From the first line to the last, write out the records below exactly as they appear.

..............................

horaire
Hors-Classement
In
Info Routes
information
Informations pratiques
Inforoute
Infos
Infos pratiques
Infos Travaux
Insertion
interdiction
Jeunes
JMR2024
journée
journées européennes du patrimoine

..............................

Response to the exercise ->
horaire
Hors-Classement
In
Info Routes
information
Informations pratiques
Inforoute
Infos
Infos pratiques
Infos Travaux
Insertion
interdiction
Jeunes
JMR2024
journée
journées européennes du patrimoine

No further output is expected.